## [Information shown]
--------------------------------
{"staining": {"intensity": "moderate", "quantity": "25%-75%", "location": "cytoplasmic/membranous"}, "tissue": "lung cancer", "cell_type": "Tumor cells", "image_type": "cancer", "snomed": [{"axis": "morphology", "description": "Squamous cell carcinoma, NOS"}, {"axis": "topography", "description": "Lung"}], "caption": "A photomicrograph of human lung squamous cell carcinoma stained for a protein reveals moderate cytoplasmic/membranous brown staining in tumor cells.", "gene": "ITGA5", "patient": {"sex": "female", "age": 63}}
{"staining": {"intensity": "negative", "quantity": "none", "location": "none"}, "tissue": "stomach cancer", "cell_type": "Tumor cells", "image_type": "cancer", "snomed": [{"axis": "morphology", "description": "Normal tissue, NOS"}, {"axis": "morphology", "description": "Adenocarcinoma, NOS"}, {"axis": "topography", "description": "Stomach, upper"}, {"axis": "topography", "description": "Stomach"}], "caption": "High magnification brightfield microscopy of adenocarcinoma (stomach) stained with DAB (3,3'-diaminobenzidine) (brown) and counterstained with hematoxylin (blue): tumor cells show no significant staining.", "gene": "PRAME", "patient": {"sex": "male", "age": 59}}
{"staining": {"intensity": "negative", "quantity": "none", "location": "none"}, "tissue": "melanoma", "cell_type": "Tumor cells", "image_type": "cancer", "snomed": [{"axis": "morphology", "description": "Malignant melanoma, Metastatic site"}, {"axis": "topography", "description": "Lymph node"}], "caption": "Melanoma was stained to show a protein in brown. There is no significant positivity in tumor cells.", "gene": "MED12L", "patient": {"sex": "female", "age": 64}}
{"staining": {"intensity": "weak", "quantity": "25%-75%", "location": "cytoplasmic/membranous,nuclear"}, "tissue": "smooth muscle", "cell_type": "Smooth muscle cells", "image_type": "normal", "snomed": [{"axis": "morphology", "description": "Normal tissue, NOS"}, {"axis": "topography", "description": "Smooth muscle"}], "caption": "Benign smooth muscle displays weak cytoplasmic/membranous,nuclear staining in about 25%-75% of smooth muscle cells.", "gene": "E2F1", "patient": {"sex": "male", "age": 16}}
--------------------------------
## [Problem to work on]
Show each line of the listing that holds the string "cytoplasmic".

## [Exercise result]
{"staining": {"intensity": "moderate", "quantity": "25%-75%", "location": "cytoplasmic/membranous"}, "tissue": "lung cancer", "cell_type": "Tumor cells", "image_type": "cancer", "snomed": [{"axis": "morphology", "description": "Squamous cell carcinoma, NOS"}, {"axis": "topography", "description": "Lung"}], "caption": "A photomicrograph of human lung squamous cell carcinoma stained for a protein reveals moderate cytoplasmic/membranous brown staining in tumor cells.", "gene": "ITGA5", "patient": {"sex": "female", "age": 63}}
{"staining": {"intensity": "weak", "quantity": "25%-75%", "location": "cytoplasmic/membranous,nuclear"}, "tissue": "smooth muscle", "cell_type": "Smooth muscle cells", "image_type": "normal", "snomed": [{"axis": "morphology", "description": "Normal tissue, NOS"}, {"axis": "topography", "description": "Smooth muscle"}], "caption": "Benign smooth muscle displays weak cytoplasmic/membranous,nuclear staining in about 25%-75% of smooth muscle cells.", "gene": "E2F1", "patient": {"sex": "male", "age": 16}}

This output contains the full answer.